Er sei sehr stolz gewesen, als er gehört habe, dass die Fackel auf dem Mount Everest angekommen sei, sagt Xu Hao, ein 30-jähriger Arbeiter in Peking. „Durch den Aufstieg zeigen wir der Welt die Hartnäckigkeit und die Courage in unseren Herzen.“ In Internet-Chatrooms folgte umgehend eine Flut von begeisterten Kommentaren. Viele Schreiber erklärten, sie hätten vor Freude über die Fackel auf dem Mount Everest geweint. Doch es gab auch kritische Stimmen über die millionenschwere Himalaya-Aktion – vereinzelt allerdings nur. „Das kostet so viel Geld, warum geben wir das nicht lieber für die armen Leute in China aus“, fragt sich ein Wachmann in der Hauptstadt als er die Fackel-Bilder vom höchsten Berg der Welt in einer Hotellobby verfolgt.
Tibetische Aktivisten hatten den Aufstieg im Vorfeld scharf kritisiert. Aus ihrer Sicht symbolisiert die Aktion den chinesischen Herrschaftsanspruch über Tibet. Diese Sorge wurde am Donnerstag durch patriotische Kommentare eher noch geschürt denn gedämpft. Sie werteten den Fackelzug auf den Mount Everest als Sieg über die anti-chinesischen Kräfte in Tibet.
Die „heilige Flamme“ auf dem Mount Everest sei vor allem ein Symbol für die „nationale Wiedervereinigung und den Patriotismus“ in China, ließ ein 20-jähriger Student in Peking die Welt wissen.

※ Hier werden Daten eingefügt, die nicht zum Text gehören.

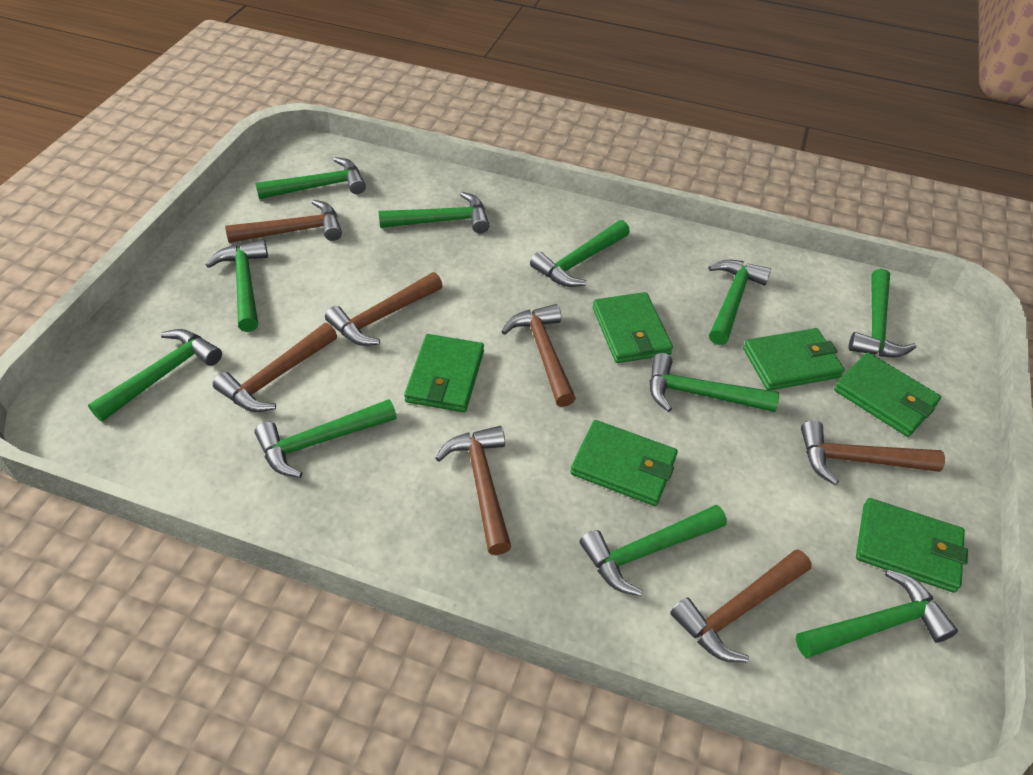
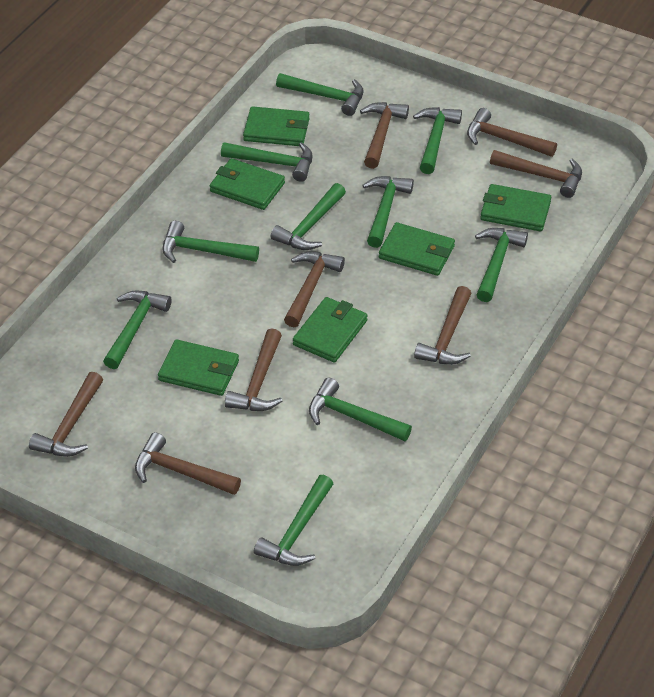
brown hammer: 7 -> 8
green hammer: 11 -> 10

Immerhin ließen die Olympia-Organisatoren bei der Himalaya-Aktion in der Gruppe der Kletterer den tibetischen Mitgliedern den Vortritt. Mit den Bildern aus dem Nebel vom Mount Everest wollten sie quasi ein tibetisch-chinesisches Wir-Gefühl vermitteln. Und am Abend meldete Peking dann auch noch, man sei bereit, die Gespräche mit Vertretern des Dalai Lama fortzusetzen. Doch diese wirklich gute Meldung in Sachen Tibet ging im Reich der Mitte im allgemeinem Gipfel-Jubel vom Dach der Welt unter.
Auf dem Gipfel waren inzwischen die Spuren des Fackelträger-Trupps längst wieder zugeschneit. Es wehte nur noch immer der eisige Wind.